(1) If a party dies and the claim is not thereby extinguished, the court may order substitution of the proper parties. The motion for substitution may be made by any party or by the successors or representatives of the deceased party and, together with the notice of hearing, must be served on all parties as provided in rule 12.080 and on persons not parties in the manner provided for the service of a summons. If a party dies while a proceeding is pending and that party’s rights survive, the court may order the substitution of the proper party on its own motion or that of any interested person.
(2) In the event of the death of one or more of the petitioners or of one or more of the respondents in an action in which the right sought to be enforced survives only to the surviving petitioners or only against the surviving respondents, the action does not abate. The death shall be suggested on the record and the action proceeds in favor of or against the surviving parties.

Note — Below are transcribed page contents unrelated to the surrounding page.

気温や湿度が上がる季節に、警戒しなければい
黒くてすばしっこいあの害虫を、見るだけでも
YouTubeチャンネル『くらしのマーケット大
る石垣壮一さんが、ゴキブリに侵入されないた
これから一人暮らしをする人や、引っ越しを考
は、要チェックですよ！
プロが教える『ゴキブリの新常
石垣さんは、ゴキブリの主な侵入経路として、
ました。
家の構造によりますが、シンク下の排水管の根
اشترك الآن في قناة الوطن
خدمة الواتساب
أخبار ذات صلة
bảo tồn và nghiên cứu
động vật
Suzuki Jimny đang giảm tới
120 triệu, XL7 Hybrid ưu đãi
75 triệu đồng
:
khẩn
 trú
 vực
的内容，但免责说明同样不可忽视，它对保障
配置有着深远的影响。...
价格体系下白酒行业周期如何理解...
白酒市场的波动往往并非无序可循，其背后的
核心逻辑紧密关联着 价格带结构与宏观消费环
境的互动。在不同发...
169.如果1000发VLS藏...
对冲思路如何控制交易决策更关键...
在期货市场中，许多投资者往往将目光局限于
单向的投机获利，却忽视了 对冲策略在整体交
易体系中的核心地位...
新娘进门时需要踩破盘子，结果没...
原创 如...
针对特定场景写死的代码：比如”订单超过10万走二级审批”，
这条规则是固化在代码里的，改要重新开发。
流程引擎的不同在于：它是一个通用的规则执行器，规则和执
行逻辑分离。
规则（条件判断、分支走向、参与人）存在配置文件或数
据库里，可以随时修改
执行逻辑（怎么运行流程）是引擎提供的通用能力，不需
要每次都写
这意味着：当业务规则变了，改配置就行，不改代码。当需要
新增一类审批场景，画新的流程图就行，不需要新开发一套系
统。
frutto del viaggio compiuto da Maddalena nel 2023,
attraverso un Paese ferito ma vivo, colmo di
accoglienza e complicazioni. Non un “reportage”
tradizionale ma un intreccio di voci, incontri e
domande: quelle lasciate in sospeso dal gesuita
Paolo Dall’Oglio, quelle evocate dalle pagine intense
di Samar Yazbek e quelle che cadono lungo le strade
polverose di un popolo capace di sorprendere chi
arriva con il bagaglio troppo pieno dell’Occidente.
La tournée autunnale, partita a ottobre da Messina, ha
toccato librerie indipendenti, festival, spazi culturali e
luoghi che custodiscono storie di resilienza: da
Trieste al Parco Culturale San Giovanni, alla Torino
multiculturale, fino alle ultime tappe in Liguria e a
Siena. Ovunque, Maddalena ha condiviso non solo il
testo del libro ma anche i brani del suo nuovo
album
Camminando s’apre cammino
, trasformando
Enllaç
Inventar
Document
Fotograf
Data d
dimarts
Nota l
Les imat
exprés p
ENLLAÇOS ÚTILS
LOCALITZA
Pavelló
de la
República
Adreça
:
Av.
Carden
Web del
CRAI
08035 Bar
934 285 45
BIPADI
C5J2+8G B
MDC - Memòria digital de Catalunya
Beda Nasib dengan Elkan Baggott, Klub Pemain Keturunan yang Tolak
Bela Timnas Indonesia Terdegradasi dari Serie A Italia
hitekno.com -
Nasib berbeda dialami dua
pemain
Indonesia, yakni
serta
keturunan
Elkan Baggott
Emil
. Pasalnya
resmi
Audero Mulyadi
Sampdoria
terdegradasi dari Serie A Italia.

(b) Incapacity. If a party becomes incapacitated, the court may allow the action to be continued by or against that person’s representative.
(c) Transfer of Interest. In case of any transfer of interest, the action may be continued by or against the original party, unless the court upon motion directs the person to whom the interest is transferred to be substituted in the action or joined with the original party. Service of the motion must be made as provided in subdivision (a).
(d) Public Officers; Death or Separation from Office.
(1) When a public officer is a party to an action in an official capacity and during its pendency dies, resigns, or otherwise ceases to hold office, the action does not abate and the officer’s successor is automatically substituted as a party. Proceedings following the substitution must be in the name of the substituted party, but any misnomer not affecting the substantial rights of the parties must be disregarded. An order of substitution may be entered at any time, but the omission to enter such an order does not affect the substitution.
(2) When a public officer sues or is sued in an official capacity, the officer may be described as a party by the official title rather than by name but the court may require the officer’s name to be added.